REQUIRED ACTIONS:
A. Check each statement against the text about artists showing work in Penang below. For each one, answer yes or no and quote the words from the text that decide it. (i) Sami Succari's studio is in Macallum Street. (ii) George Burchett's Mother-in-Law series has 120 sculptures. (iii) Wendy Woon made floral-themed pieces.
B. Translate this sentence from the text about artists showing work in Penang into Spanish: "Though all use the same female figure as a base, each is dressed up in different costumes to create different characters, from a quintessential nyonya woman to a Japanese yakuza."
C. In the text about artists showing work in Penang, turn the paragraph beginning "At Art Lane" into a short list. Give each artist and what that artist did.
═══ TEXT PROVIDED ═══
Elsewhere, Syrian furniture-maker and designer Sami Succari shared about woodworking at his studio in Macallum Street; photographer Howard Tan on collages made from old images and prints at his shop along Jalan Masjid Kapitan Keling; and art duo Yue Qi on nature-themed paintings at their studio in Gelugor.

At Art Lane, Adnes Lee did live sketching of Christmas cards; Charles Ramachandran painted acrylic and mixed media works; Aasiyaa created floral-themed pieces; while Wendy Woon conjured up some rather realistic seascapes.

At nearby Black Kettle, Eric Yeoh showcased works that were uniquely Penang while Lee Phaik Kee exhibited her Painting Emotions portraits.

Vietnam-based George Burchett exhibited his Mother-in-Law series – a collection of 130 sculptures made with a 3D printer – at a private residence in Gurney Drive.

Though all use the same female figure as a base, each is dressed up in different costumes to create different characters, from a quintessential nyonya woman to a Japanese yakuza.
═══ DATA SUPPLIED ═══
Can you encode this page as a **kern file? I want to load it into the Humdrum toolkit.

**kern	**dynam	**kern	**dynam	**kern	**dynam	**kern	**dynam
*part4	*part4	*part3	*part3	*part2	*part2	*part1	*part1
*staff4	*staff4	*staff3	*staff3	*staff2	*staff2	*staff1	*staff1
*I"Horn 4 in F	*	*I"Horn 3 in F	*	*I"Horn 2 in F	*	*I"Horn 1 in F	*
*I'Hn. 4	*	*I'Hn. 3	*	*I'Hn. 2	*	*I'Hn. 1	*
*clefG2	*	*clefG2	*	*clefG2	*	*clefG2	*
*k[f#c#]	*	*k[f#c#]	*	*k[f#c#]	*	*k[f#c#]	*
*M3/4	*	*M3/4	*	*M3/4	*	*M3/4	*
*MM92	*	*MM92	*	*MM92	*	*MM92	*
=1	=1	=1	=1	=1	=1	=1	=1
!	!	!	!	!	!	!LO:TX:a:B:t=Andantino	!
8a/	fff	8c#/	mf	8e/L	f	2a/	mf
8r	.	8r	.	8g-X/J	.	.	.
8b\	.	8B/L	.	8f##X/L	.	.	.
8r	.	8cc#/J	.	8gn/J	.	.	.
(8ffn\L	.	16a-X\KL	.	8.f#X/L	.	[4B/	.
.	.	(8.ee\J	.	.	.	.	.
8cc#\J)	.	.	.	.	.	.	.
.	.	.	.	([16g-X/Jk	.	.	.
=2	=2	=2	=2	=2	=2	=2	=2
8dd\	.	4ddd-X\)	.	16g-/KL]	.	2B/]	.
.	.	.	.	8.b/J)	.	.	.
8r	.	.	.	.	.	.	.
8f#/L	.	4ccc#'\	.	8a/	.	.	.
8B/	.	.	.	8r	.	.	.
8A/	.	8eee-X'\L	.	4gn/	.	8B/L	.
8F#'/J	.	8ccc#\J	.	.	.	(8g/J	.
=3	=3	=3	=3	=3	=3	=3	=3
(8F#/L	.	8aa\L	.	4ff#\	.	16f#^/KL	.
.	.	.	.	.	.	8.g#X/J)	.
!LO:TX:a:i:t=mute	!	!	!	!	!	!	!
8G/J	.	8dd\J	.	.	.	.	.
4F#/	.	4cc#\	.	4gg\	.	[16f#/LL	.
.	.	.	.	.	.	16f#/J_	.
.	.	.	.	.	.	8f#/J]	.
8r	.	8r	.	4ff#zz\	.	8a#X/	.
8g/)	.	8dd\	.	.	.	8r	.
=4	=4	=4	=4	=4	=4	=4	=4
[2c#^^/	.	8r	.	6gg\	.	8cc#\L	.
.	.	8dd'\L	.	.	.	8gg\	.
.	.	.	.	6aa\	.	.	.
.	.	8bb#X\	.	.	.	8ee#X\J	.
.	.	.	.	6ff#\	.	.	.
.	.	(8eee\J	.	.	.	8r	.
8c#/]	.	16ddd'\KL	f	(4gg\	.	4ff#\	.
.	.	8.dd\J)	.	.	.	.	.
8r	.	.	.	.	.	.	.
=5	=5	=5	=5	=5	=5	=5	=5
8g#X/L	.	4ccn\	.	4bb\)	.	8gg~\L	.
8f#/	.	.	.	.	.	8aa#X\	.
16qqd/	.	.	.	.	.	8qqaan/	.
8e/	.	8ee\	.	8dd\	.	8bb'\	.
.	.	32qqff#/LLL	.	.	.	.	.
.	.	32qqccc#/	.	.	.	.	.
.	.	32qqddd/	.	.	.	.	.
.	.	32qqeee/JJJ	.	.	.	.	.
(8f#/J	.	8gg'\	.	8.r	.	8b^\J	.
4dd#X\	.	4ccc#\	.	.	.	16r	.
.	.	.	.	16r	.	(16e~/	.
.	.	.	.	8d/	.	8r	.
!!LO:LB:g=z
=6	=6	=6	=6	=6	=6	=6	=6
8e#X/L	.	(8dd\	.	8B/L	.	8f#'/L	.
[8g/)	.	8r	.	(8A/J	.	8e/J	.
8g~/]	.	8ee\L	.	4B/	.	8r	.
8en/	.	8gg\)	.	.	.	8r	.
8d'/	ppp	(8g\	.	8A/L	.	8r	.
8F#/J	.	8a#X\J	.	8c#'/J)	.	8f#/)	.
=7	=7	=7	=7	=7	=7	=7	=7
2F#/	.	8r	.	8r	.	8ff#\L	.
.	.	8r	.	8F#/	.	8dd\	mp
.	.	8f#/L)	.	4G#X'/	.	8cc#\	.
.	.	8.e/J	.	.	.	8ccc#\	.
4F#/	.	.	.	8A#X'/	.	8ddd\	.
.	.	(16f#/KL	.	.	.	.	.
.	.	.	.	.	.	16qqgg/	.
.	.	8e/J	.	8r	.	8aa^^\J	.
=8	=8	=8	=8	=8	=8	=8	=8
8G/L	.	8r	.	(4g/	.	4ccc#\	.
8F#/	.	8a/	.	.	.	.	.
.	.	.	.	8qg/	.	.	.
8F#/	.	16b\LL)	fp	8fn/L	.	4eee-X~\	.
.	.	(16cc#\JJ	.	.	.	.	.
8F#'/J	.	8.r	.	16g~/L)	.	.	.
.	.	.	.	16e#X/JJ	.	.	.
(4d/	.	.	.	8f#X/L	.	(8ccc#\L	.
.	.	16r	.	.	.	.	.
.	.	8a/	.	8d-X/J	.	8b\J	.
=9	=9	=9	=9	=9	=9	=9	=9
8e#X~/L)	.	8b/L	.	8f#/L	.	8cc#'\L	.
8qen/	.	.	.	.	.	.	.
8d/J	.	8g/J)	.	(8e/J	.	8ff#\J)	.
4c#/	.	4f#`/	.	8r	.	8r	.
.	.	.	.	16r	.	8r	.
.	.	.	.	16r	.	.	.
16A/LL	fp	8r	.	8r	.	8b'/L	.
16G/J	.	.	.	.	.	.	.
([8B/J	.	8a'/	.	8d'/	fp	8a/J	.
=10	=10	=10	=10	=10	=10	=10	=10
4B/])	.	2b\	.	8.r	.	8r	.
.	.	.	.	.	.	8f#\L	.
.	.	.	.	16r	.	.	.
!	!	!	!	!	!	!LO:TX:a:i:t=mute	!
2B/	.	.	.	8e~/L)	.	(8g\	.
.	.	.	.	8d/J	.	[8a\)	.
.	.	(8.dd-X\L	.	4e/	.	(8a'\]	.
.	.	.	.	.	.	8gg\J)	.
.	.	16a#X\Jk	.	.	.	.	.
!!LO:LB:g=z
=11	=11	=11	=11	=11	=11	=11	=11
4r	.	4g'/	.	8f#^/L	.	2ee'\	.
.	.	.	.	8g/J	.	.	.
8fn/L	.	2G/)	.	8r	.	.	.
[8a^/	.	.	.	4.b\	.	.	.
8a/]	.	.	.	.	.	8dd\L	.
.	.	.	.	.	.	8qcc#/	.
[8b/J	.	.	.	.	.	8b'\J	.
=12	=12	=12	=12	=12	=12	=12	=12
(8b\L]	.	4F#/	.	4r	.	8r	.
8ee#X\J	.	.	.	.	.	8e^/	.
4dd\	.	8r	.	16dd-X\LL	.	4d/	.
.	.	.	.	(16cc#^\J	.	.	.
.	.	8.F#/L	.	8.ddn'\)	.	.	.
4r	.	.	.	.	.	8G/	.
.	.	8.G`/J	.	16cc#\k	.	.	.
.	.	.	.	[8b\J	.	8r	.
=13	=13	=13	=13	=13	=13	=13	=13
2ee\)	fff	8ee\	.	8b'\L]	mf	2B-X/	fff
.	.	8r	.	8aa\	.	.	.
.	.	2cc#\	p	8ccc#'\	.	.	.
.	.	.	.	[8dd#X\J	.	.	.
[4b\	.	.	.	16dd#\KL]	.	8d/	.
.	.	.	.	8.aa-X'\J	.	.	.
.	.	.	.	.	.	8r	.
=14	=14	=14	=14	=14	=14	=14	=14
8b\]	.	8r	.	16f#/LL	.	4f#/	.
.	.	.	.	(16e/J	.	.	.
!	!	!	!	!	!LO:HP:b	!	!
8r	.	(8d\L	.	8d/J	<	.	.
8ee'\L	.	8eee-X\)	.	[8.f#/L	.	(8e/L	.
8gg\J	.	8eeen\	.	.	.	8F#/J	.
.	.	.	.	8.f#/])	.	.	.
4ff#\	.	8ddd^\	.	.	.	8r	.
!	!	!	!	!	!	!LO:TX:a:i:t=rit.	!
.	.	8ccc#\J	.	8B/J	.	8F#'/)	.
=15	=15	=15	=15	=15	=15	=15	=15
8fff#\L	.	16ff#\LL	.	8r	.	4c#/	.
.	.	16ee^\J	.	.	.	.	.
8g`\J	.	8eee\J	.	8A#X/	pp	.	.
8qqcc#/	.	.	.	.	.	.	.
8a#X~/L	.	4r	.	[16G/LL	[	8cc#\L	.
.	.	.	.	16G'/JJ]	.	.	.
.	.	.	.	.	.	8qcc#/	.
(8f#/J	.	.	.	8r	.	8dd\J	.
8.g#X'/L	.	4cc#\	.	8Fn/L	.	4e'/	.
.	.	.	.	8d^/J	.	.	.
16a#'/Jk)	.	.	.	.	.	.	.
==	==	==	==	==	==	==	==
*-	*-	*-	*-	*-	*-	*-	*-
═══
REPLIES:
A.
(i) Yes: "shared about woodworking at his studio in Macallum Street"
(ii) No: "a collection of 130 sculptures made with a 3D printer"
(iii) No: "Aasiyaa created floral-themed pieces; while Wendy Woon conjured up some rather realistic seascapes."

B. Aunque todas usan la misma figura femenina como base, cada una está vestida con trajes distintos para crear personajes diferentes, desde una típica mujer nyonya hasta un yakuza japonés.

C.
At Art Lane:
- Adnes Lee: live sketching of Christmas cards
- Charles Ramachandran: acrylic and mixed media paintings
- Aasiyaa: floral-themed pieces
- Wendy Woon: realistic seascapes